The property includes all temples and gardens in diverse forms that give concrete expression to the creation of a Buddhist Pure Land. At the same time, it includes all component parts essential to the site as a political and administrative center built to reflect Japan’s unique Buddhist thought while at the same time achieving a Buddhist Pure Land. Each component part contains the necessary scope to serve as elements expressing the property’s nature as a political and administrative center that sought to express the Pure Land as a Buddhist ideal world. All component parts have been preserved in good condition.

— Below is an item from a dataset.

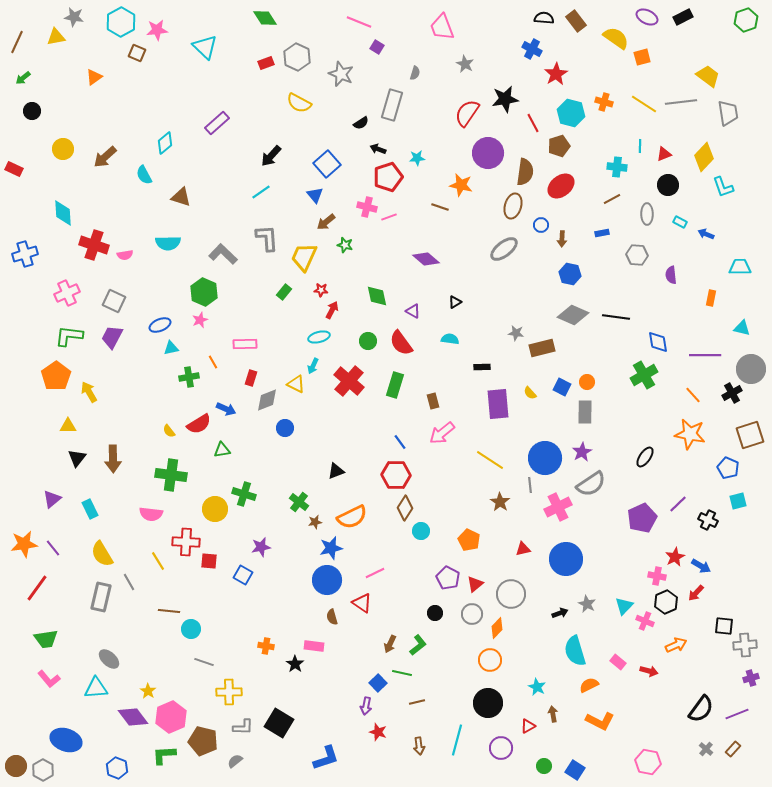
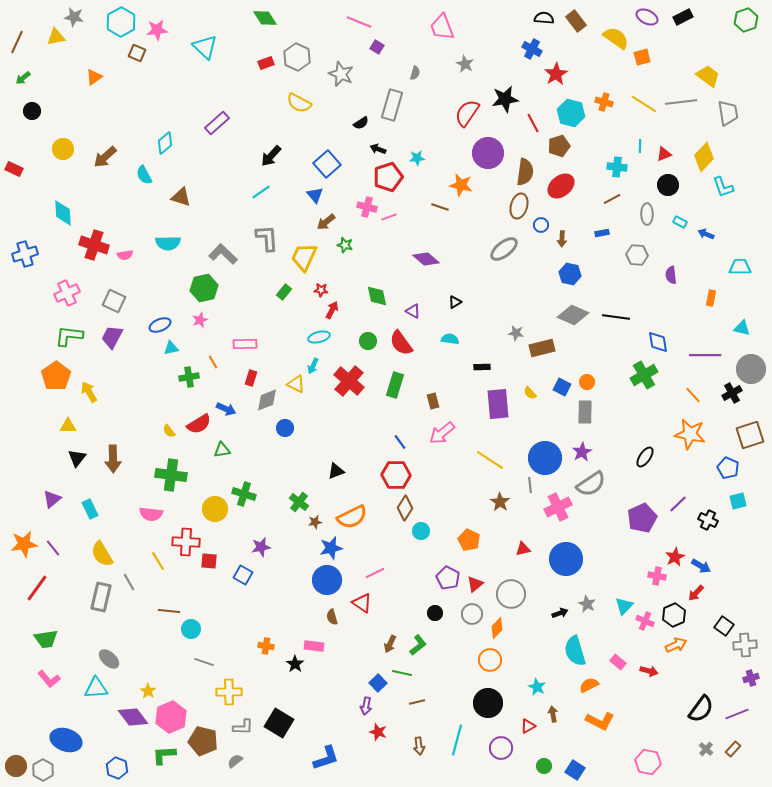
brown ellipse at (513, 206): moved 6 px right
green hexagon at (204, 292): moved 4 px up; rotated 24 degrees clockwise
black hexagon at (666, 602): moved 8 px right, 13 px down
black square at (724, 626): rotated 30 degrees clockwise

The surrounding environment is also well maintained and plays a supplementary role in recognizing the Pure Land of Hiraizumi as a Buddhist ideal world.
Among the political and administrative centers in the Asian region that were strongly influenced by religious thought and are currently on the World Heritage List, those related to capital cities include the “Historic Monuments of Ancient Nara” (Japan), “Gyeongju Historic Areas” (South Korea), and “Historic Ensemble of the Potala Palace, Lhasa” (China), while “Kamakura, Home of the Samurai” and the “Asuka-Fujiwara Archaeological Sites of Japan’s Ancient Capitals and Related Properties” are included in the Japan’s tentative list.
Among these properties, there are none that are similar to the Hiraizumi cultural heritage in that the layout of the Buddhist temples and gardens, tombs, and residence/offices are positioned in the central area in such a way as to express the manifestation of the Pure Land based on a unique Buddhist thought that developed in that location. Nor are any similar in that the relevant facilities in the central and surrounding areas were deliberately positioned to create an overall manifestation of the Pure Land as a Buddhist ideal world.